─── EXTRAIT DU DOCUMENT

EN PRESENCE de Monsieur CHOLET Avocat Général

Composition de la cour :

L'affaire a été débattue à l'audience publique du 09 Novembre 2009, Madame Bernadette WALLON, président ayant été entendu en son rapport, devant la cour composée de :

Madame Bernadette WALLON, président,

Madame Evelyne LOUYS, conseiller,

Madame Dominique LONNE, conseiller,

qui en ont délibéré,

Greffier, lors des débats : Madame Sylvie RENOULT

En décembre 1999, l'Etat d'Israël a lancé un appel d'offres international pour la construction et l'exploitation d'un métro léger à Jérusalem stipulant que la soumission à cet appel d'offres ne pouvait émaner que d'une société à objet unique, enregistrée et régie par les lois de son Etat, formée pour les besoins de la concession qu'il se proposait de consentir.

Des sociétés de droit israélien, Polar et Ashtrom, et deux sociétés de droit français, Alstom transport et Connex SA ont formé entre elles le 15 juin 2000 une société dénommée Citypass limited répondant aux conditions fixées par l'Etat israélien.. Cette société a été sélectionnée par le comité d'appel d'offres et un contrat de concession de service public (version consolidée) a été signé avec l'Etat d'Israël le 22 septembre 2004 ayant pour finalité la construction et l'exploitation du métro léger de Jérusalem.

Le 19 octobre 2004 la société de droit israélien Harel est devenue actionnaire de la société Citypass. Ainsi le capital social est détenu par la société Polar investments limited à concurrence de 27,5%, la société Ashtrom group limited à concurrence de 27,5%, la société Harel insurance company à concurrence de 20%, la société Alstom transport à concurrence de 20% et la société CGEA Connex devenue Veolia transport à concurrence de 5%.

La société Citypass limited a signé en février 2005 avec les sociétés israéliennes Citadis Israël limited, Ashtrom group limited et la société française Alstom transport SA un contrat pour la fabrication des voitures, la signalisation, l'infrastructure et la maintenance du tramway sous l'intitulé 'engineering, procurement and construction contract for the Jerusalem LRT system' dit 'EPC contract'. La société Veolia était quant à elle chargée de l'exploitation pendant trente ans du réseau du tramway à construire.

──────
─── ENREGISTREMENTS EXTRAITS

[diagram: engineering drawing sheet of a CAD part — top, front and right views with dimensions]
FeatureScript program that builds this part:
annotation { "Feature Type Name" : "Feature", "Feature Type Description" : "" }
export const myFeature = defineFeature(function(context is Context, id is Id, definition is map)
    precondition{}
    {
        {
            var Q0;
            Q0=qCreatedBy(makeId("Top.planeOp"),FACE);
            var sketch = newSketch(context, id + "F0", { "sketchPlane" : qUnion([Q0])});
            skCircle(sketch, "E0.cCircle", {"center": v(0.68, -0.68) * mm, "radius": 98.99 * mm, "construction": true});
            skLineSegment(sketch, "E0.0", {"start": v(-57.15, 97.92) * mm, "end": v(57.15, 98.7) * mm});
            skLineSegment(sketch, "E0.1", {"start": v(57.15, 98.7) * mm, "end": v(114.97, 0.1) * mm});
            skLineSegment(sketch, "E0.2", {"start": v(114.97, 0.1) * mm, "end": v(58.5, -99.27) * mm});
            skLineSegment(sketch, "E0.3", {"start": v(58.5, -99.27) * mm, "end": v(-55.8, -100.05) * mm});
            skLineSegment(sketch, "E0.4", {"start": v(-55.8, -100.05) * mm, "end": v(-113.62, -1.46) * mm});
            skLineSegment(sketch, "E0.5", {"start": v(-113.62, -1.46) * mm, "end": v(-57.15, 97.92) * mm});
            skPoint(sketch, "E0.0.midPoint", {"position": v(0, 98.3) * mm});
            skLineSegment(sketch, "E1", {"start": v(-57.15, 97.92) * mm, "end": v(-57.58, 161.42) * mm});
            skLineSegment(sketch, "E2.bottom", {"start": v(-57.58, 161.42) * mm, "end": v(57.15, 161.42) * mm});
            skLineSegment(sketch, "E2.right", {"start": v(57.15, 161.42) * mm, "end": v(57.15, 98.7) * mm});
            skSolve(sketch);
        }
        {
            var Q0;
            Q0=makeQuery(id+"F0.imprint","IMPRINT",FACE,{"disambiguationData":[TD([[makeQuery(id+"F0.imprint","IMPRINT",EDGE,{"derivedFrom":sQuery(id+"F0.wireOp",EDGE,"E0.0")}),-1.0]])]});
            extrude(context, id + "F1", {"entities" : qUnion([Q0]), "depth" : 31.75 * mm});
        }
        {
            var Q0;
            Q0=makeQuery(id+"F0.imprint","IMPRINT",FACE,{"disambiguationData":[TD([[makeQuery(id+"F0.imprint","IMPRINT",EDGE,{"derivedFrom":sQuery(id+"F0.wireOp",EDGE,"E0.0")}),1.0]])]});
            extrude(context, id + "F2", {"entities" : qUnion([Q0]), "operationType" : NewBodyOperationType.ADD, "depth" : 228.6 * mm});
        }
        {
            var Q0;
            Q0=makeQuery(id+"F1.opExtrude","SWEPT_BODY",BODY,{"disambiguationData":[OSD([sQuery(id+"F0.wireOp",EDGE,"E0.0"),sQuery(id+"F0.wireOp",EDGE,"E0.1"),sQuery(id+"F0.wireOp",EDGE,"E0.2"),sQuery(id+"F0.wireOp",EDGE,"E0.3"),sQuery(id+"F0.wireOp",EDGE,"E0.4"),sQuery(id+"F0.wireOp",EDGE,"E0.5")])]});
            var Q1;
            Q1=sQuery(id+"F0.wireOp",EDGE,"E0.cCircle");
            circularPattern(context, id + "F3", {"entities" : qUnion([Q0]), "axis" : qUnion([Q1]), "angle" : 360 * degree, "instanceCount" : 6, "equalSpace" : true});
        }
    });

──────

TRAVAIL DEMANDÉ.
1/ Dans l'extrait du document, à quelle date l'affaire a-t-elle été débattue en audience publique ?
2/ Énumérez tous les actionnaires de la société Citypass cités dans l'extrait du document, avec la part du capital détenue par chacun.
3/ Prolongez l'extrait du document relatif au métro léger de Jérusalem, à la suite de sa dernière phrase.

RÉPONSES ATTENDUES.
1/ Le 09 novembre 2009.

2/
- Polar investments limited : 27,5 %
- Ashtrom group limited : 27,5 %
- Harel insurance company : 20 %
- Alstom transport : 20 %
- CGEA Connex, devenue Veolia transport : 5 %

3/
Le 17 juillet 2005, le contrat de financement du projet a été signé au cours d'une cérémonie officielle à laquelle la société Alstom transport a été conviée.

Par acte du 22 février 2007, l'association France-Palestine solidarité, ci-après A.F.P.S, prise en la personne de son président M.[Z] [S], a fait assigner devant le tribunal de grande instance de Nanterre les sociétés anonymes Veolia Transport et Alstom, en annulation pour cause illicite, du contrat de concession qui aurait été signé le 17 juillet 2005 entre elles et le gouvernement d'Israël ' dans le cadre du consortium français City Pass' chargé de 'la construction et de l'exploitation d'un tramway en Cisjordanie' et de toute convention subséquente. Elle a demandé qu'interdiction soit faite aux défenderesses, sous astreinte de 100.000 euros par infraction constatée, de poursuivre l'exécution du contrat querellé ainsi que celle de tout service ou tous travaux en découlant. Elle a en outre sollicité l'exécution provisoire, l'insertion du jugement à intervenir, par extraits à déterminer, dans deux journaux de son choix, aux frais des défenderesses, dans la limite de 5.000 euros hors taxe par insertion, la condamnation solidaire des sociétés Alstom et Veolia Transport à lui verser un euro en indemnisation du préjudice subi par le peuple palestinien du fait de la signature de ce contrat et de son début d'exécution ainsi que 15.000 euros sur le fondement de l'article 700 du code de procédure civile outre les dépens.

L'Organisation de Libération de la Palestine est intervenue volontairement aux débats par conclusions déposées le 15 octobre 2007, confirmées par conclusions déposées le 22 octobre suivant.

Par jugements avant-dire-droit du 11 janvier 2008 et du 6 juin 2008, le tribunal de grande instance de Nanterre a enjoint aux sociétés défenderesses, au visa des dispositions des articles 8 et 13 du code de procédure civile, d'expliciter et de justifier par tout document approprié le fondement juridique ainsi que le mécanisme de leur participation à l'opération de construction et d'exploitation du tramway litigieux et en outre, de produire un exemplaire des contrats signés ainsi que leur traduction.

Après la production des pièces réclamées et de leur traduction , l'Association France-Palestine solidarité et l'Organisation de Libération de la Palestine ont, par acte du 18 novembre 2008, attrait en intervention forcée la société anonyme Alstom Transport et demandé que celle-ci se voit également interdire de poursuivre l'exécution du contrat signé le 22 septembre 2004 entre la société CityPass Ltd et le Gouvernement d'Israël tendant à la construction et à l'exploitation d'un tramway en Cisjordanie et du contrat d'ingénierie, d'approvisionnement et de construction signé au mois de février 2005 entre la société Alstom Transport et la société concessionnaire.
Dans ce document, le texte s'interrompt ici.